We’ve all seen movies about nefarious types stealing a nuclear weapon. What a disaster! Here is a case of criminal hackers using, apparently legally, a government spying weapon. The movies are frequently cautionary tales; maybe having those bombs isn’t such a good idea. Well, we have proof that giving governments and police the ability to completely steal data from a citizen is an equally bad idea — besides being a complete trashing of people’s legal rights.
Still, raising this as an issue is a lot like discussing what kind of clothing to wear while walking through a hurricane. Why do you need to know? Or, applied here, why are you storing your personal (and private) data — or any data for that matter — on some company’s computer?
That is what the “cloud” is. When the double-talk of marketing and the razzle-dazzle of product announcement is stripped away, this “cloud” is nothing more than a group of storage devices (big computers) that hold data — just like your computer. There is no difference in the basic technology; it’s a bunch of hard drives.
There are some differences in that cloud technology moves your data (in pieces) among thousands of storage devices and brilliantly unites it before your download it. So that your essay can end up being on six different computers, in pieces, and the storage software will pull it together when you need it. This is called “resource sharing”.

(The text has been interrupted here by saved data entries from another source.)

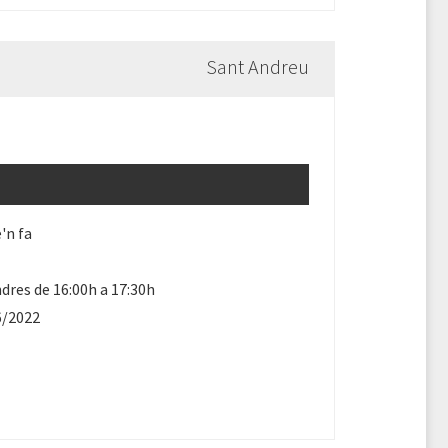
Sant Andreu
'n fa
dres de 16:00h a 17:30h
6/2022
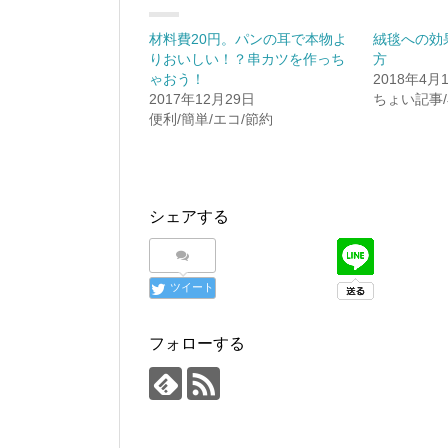
i
で
t
共
t
有
材料費20円。パンの耳で本物よ
絨毯への効
e
す
r
る
りおいしい！？串カツを作っち
方
で
に
ゃおう！
2018年4月
共
は
有
ク
2017年12月29日
ちょい記事
(
リ
便利/簡単/エコ/節約
新
ッ
し
ク
い
し
ウ
て
ィ
く
ン
だ
ド
さ
ウ
い
シェアする
で
(
開
新
き
し
ま
い
す
ウ
ツイート
)
ィ
ン
ド
ウ
で
フォローする
開
き
ま
す
)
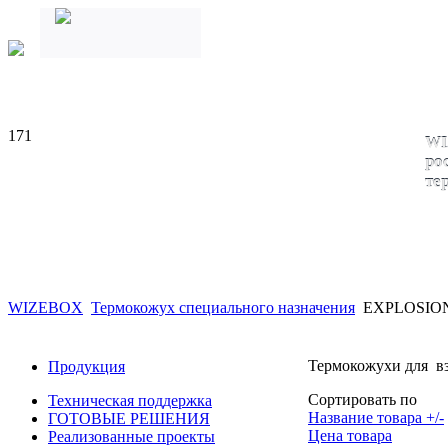
171
WI
ро
те
WIZEBOX
Термокожух специального назначения
EXPLOSIO
Термокожухи для вз
Продукция
Сортировать по
Техническая поддержка
Название товара +/-
ГОТОВЫЕ РЕШЕНИЯ
Цена товара
Реализованные проекты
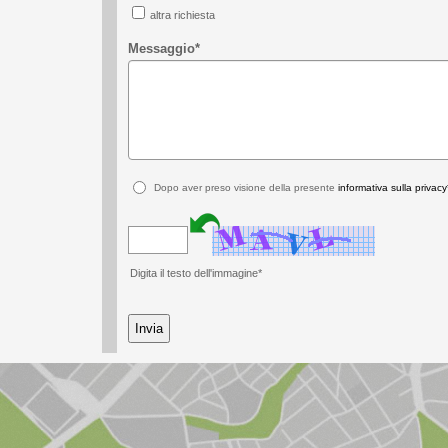
altra richiesta
Messaggio
*
Dopo aver preso visione della presente
informativa sulla privacy
Digita il testo dell'immagine*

But you don’t need resource sharing on your personal computer and movement activists and organizations certainly don’t need to store their info on computers they have no control over. They information — always partial and often inaccurate– from agents and informants who would spend months sitting in on your meetings can now be accurately and quickly downloaded in minutes.
The safest and most secure place for your data is on your own computer’s hard drive. The safest place for your office network’s data is on a computer that is part of that network. Your data should never be stored on a device you cannot trust.
To be sure, there are some real benefits to having a storage cloud (as I always disclaim when called for: we at May First/People Link have such a service). But those benefits can be wiped out by the cloud company’s data practices.
To wit, are you sure your data won’t be given up or used? Google has a cloud system that will give up your data to the government immediately upon receipt of an order and processes some of that data to develop user profiles for marketing. Apple’s service doesn’t even have to turn it over; the government can use that EPPB software.
You’ll never know your data has been stolen.
In the end, maybe all this isn’t worth thinking about. Why should we be surprised that, in a society that celebrates the quick buck washed with the waters of scary nihilism, techie-thugs steal data? Or should any of this shock us when the companies protecting us from those hackers give up your data to the government and then downplay the amount of data stolen?
What’s worth thinking about is this: Are you willing to take this kind of chance with your data?